* [What is required]:
Every line of the data should be output word for word.

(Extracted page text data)
BEGIN

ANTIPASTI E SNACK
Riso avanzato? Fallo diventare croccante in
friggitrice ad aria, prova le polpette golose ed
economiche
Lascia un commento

END

* [Your response]:
ANTIPASTI E SNACK
Riso avanzato? Fallo diventare croccante in
friggitrice ad aria, prova le polpette golose ed
economiche
Lascia un commento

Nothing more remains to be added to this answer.